Aim of the exercise: Print every line of the listing below, starting with the line that holds "thumb mcp: (670, 956)" and going on through the line that holds "index pip: (1382, 976)", both included, and print nothing else.
*** Records supplied
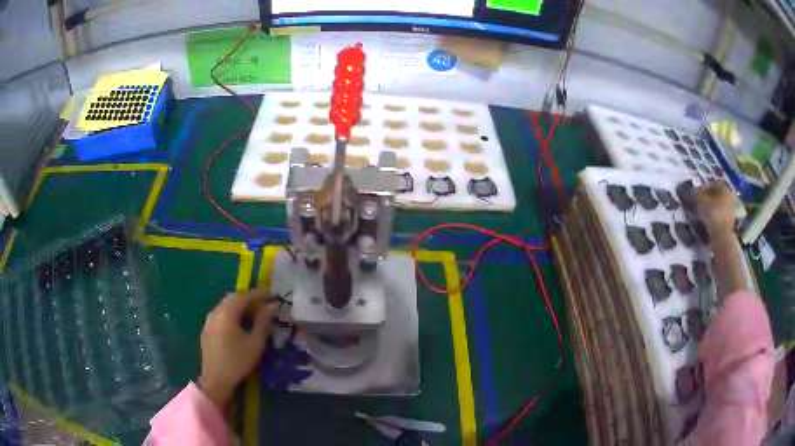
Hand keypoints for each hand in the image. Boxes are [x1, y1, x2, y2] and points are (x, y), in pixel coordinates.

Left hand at [199, 289, 276, 408]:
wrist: (216, 379)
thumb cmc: (238, 361)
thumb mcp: (255, 343)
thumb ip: (263, 322)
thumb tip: (271, 308)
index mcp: (227, 312)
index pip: (245, 296)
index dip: (259, 294)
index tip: (272, 297)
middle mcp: (216, 311)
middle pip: (233, 298)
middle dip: (249, 299)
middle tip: (264, 306)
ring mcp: (209, 320)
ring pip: (226, 306)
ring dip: (240, 306)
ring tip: (253, 316)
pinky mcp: (207, 329)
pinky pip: (220, 314)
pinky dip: (232, 314)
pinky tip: (239, 325)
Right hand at [695, 181, 736, 237]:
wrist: (721, 236)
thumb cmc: (712, 213)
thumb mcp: (700, 201)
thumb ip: (696, 193)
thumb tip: (692, 190)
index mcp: (725, 187)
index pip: (712, 183)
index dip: (703, 188)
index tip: (696, 194)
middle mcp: (730, 195)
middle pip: (717, 194)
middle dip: (708, 198)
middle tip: (699, 203)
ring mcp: (732, 209)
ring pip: (719, 205)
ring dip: (712, 207)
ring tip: (703, 213)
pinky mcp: (731, 221)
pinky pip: (721, 215)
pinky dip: (715, 216)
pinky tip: (708, 220)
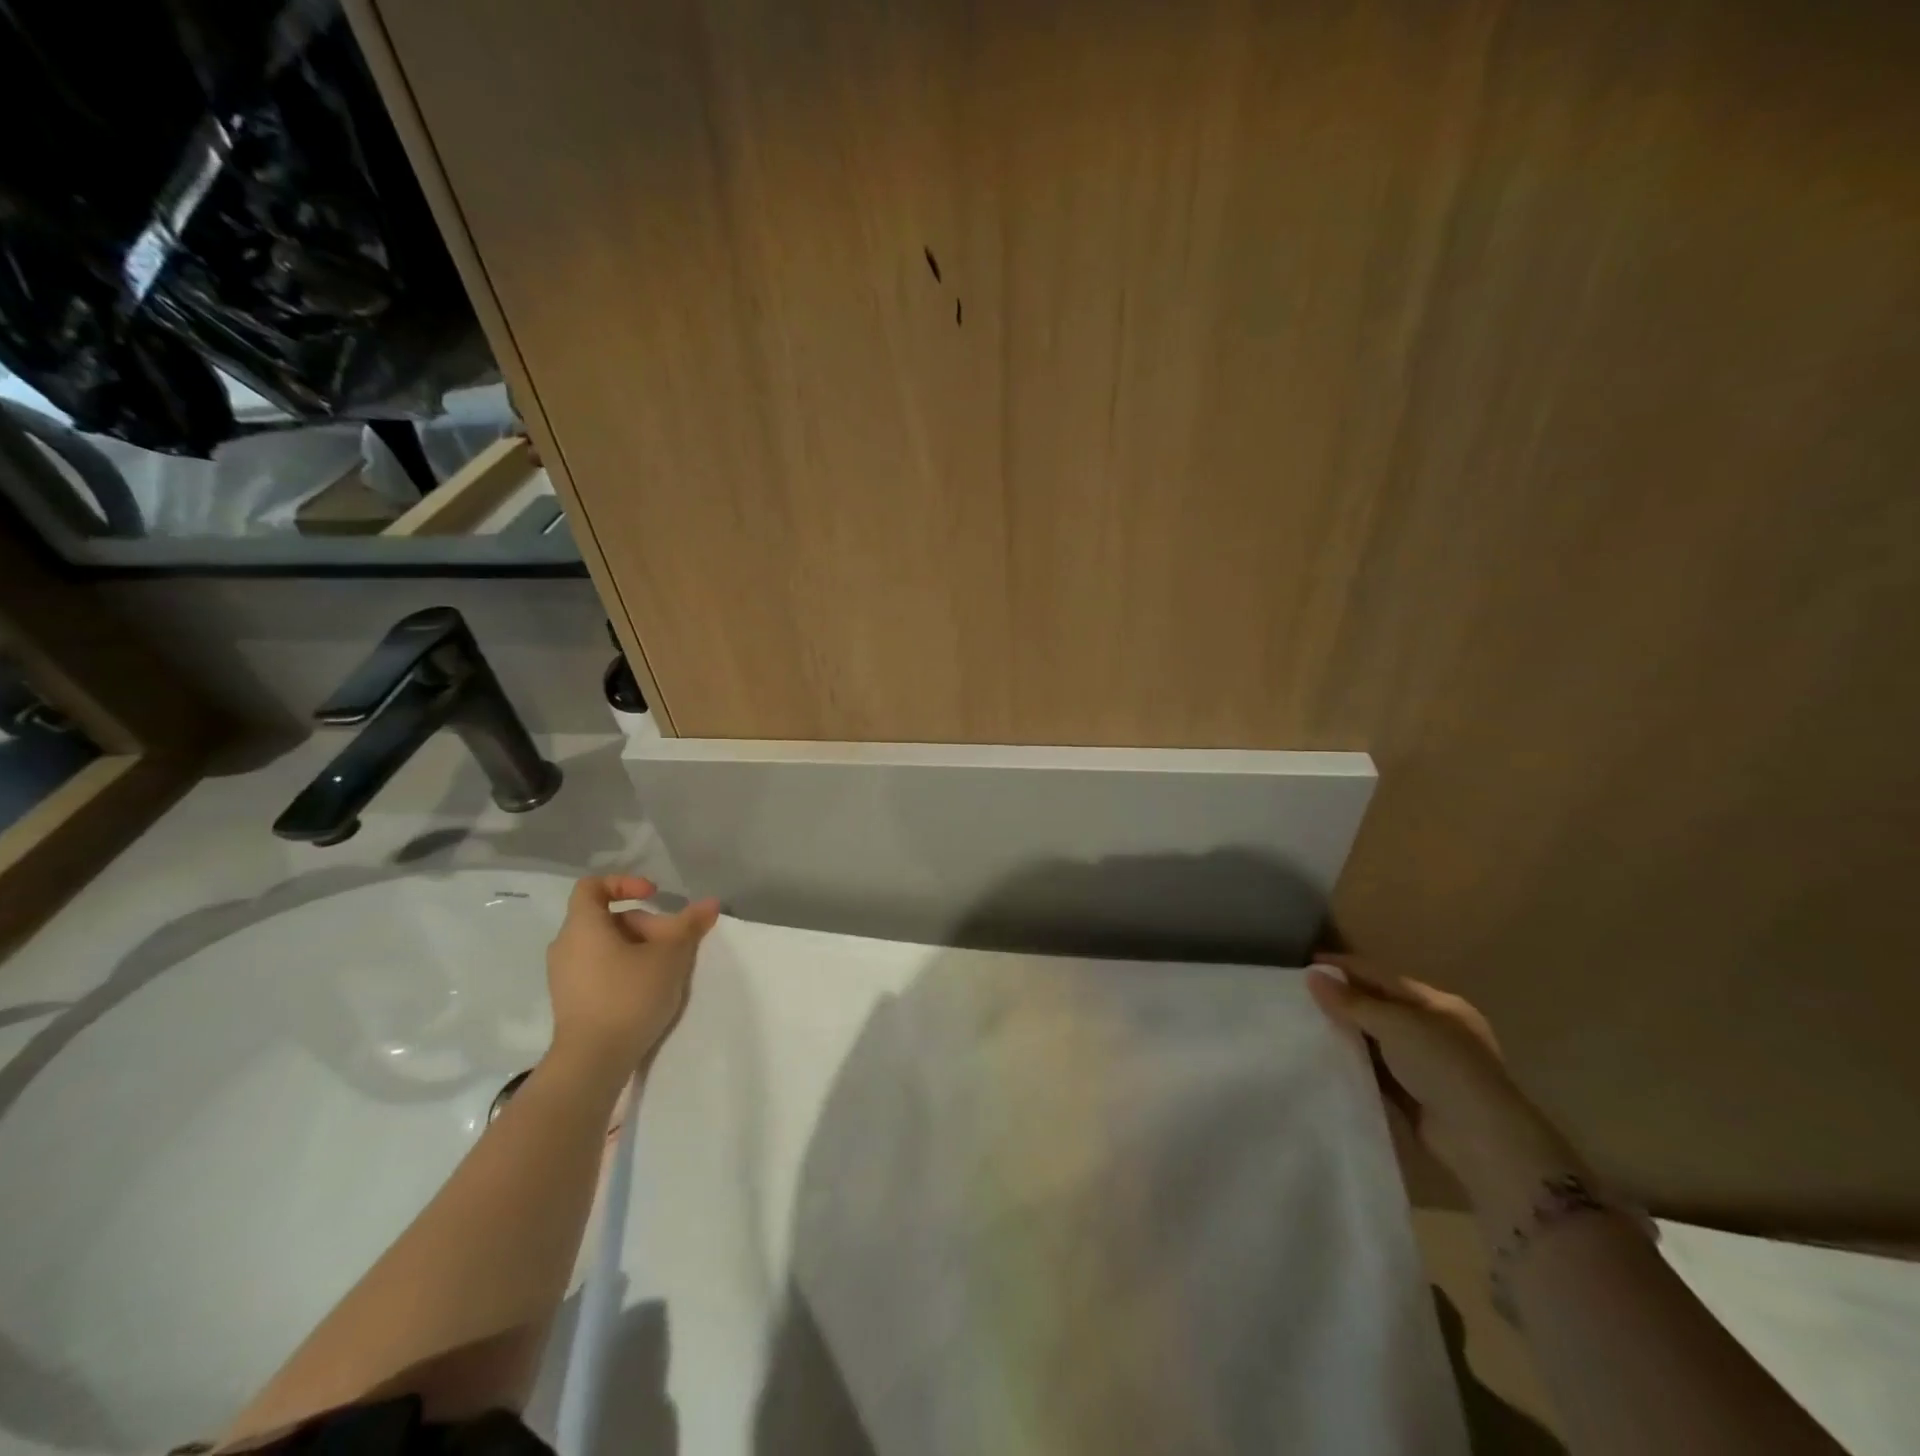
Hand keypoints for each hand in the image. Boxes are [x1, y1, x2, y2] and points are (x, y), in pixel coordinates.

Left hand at [546, 875, 720, 1080]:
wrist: (592, 1061)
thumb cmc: (629, 996)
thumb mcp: (670, 956)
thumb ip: (689, 925)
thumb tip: (710, 903)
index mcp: (583, 926)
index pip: (593, 886)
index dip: (625, 883)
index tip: (654, 896)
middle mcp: (565, 945)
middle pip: (608, 918)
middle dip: (645, 923)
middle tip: (675, 943)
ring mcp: (564, 975)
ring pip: (605, 945)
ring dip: (638, 947)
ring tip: (666, 967)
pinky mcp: (570, 999)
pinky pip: (598, 967)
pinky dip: (623, 966)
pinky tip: (648, 988)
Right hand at [1307, 956, 1581, 1204]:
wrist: (1481, 1140)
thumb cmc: (1442, 1066)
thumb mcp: (1396, 1025)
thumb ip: (1353, 1001)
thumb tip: (1312, 976)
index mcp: (1437, 1005)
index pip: (1382, 976)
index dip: (1345, 967)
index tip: (1305, 963)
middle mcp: (1432, 1030)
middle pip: (1378, 1006)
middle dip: (1341, 999)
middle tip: (1297, 993)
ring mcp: (1424, 1064)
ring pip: (1374, 1038)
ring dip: (1344, 1031)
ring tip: (1301, 1022)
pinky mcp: (1412, 1094)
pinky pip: (1374, 1069)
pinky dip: (1352, 1061)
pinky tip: (1323, 1055)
******
Answer box:
thumb mcp: (670, 956)
thumb ip: (689, 925)
thumb tip: (710, 903)
index mcp: (583, 926)
index pip: (593, 886)
index dip: (625, 883)
index tip: (654, 896)
middle mcp: (565, 945)
middle pip: (608, 918)
middle dip: (645, 923)
middle tip: (675, 943)
ring mcp: (564, 975)
ring pip: (605, 945)
ring dip: (638, 947)
ring tip: (666, 967)
pinky mcp: (570, 999)
pinky pip: (598, 967)
pinky dip: (623, 966)
pinky tip: (648, 988)
Right hand at [1307, 956, 1581, 1204]:
wrist: (1481, 1140)
thumb cmc: (1442, 1066)
thumb mcp: (1396, 1025)
thumb ip: (1353, 1001)
thumb tip: (1312, 976)
index mcp: (1437, 1005)
index pip: (1382, 976)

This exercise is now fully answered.